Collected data

▬▬▬

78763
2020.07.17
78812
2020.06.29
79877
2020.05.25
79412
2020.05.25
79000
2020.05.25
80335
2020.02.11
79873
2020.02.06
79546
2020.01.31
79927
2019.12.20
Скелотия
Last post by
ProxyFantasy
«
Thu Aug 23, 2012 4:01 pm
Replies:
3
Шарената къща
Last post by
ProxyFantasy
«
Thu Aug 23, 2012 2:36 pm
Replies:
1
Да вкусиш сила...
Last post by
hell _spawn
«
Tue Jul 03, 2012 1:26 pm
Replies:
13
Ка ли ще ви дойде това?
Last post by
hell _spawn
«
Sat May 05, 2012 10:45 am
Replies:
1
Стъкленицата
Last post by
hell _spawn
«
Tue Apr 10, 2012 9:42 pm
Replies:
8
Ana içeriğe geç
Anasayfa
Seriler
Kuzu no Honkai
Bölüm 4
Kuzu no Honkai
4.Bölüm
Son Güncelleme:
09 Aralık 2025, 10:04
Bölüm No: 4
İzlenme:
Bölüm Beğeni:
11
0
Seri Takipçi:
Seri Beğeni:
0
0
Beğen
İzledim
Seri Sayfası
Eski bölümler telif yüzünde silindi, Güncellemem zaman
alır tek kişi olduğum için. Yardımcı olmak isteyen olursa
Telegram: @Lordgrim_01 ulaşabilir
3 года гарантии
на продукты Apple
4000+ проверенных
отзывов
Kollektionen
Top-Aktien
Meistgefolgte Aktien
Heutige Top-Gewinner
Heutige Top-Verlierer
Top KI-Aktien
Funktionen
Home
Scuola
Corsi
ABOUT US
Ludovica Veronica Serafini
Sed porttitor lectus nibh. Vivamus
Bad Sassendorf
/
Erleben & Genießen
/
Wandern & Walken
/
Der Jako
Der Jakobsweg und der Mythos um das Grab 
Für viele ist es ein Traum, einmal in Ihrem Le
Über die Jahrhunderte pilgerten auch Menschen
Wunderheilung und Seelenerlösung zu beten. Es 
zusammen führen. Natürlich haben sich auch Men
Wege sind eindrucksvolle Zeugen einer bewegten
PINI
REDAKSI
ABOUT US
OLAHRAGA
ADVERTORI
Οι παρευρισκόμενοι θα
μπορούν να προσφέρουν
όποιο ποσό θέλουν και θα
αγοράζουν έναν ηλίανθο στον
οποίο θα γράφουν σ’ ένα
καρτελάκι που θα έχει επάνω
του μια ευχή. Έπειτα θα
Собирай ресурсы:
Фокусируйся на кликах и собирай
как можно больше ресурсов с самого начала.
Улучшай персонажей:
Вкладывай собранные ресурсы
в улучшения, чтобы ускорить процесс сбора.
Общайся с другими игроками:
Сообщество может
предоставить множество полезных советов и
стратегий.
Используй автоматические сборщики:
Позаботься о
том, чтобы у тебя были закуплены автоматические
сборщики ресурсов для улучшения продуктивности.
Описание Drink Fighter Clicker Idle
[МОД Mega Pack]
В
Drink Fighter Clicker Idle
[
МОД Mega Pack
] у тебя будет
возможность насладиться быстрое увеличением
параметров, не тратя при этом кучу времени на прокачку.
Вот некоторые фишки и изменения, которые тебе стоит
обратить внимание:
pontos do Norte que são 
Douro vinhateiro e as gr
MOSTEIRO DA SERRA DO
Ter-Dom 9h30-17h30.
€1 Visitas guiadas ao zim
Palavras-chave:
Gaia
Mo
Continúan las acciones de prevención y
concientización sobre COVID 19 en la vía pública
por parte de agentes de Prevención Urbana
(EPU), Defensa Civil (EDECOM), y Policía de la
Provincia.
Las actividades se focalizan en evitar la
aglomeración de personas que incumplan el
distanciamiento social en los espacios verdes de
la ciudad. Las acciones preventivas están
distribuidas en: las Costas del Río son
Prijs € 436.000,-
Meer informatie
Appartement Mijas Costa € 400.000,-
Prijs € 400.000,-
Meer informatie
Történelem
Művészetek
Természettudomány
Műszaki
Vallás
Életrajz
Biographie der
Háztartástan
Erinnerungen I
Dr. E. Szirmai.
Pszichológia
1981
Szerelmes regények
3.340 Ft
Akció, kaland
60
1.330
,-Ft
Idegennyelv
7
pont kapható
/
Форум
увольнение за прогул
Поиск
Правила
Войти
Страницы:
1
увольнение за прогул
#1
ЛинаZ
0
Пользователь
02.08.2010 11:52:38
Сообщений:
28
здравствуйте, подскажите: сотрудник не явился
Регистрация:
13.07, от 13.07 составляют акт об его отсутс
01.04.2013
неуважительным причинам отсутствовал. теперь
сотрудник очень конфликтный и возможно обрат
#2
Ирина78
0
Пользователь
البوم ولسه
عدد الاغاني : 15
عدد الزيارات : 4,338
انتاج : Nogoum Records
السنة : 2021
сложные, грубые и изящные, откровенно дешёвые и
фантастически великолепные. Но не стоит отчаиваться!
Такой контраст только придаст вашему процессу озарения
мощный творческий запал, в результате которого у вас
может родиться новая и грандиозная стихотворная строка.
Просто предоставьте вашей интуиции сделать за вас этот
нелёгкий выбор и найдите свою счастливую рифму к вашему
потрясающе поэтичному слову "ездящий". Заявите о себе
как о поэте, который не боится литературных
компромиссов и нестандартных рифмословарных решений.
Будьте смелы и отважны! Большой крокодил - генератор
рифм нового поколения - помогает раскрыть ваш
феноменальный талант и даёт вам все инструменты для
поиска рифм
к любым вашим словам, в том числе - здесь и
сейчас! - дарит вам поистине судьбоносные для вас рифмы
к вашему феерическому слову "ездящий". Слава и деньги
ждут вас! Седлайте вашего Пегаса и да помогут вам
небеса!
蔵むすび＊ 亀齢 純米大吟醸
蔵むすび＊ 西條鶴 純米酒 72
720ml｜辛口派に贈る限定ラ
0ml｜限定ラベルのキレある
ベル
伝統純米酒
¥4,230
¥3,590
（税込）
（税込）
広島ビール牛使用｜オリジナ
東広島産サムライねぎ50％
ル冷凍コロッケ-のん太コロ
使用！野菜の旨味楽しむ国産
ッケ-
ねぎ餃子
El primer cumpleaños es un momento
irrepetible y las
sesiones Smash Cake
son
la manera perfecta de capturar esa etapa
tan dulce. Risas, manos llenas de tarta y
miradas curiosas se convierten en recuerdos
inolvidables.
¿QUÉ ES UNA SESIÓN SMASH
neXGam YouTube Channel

▬▬▬

| Task |
Copy the lines of the entries above that mention "может".

| Exercise result |
Сообщество может
может родиться новая и грандиозная стихотворная строка.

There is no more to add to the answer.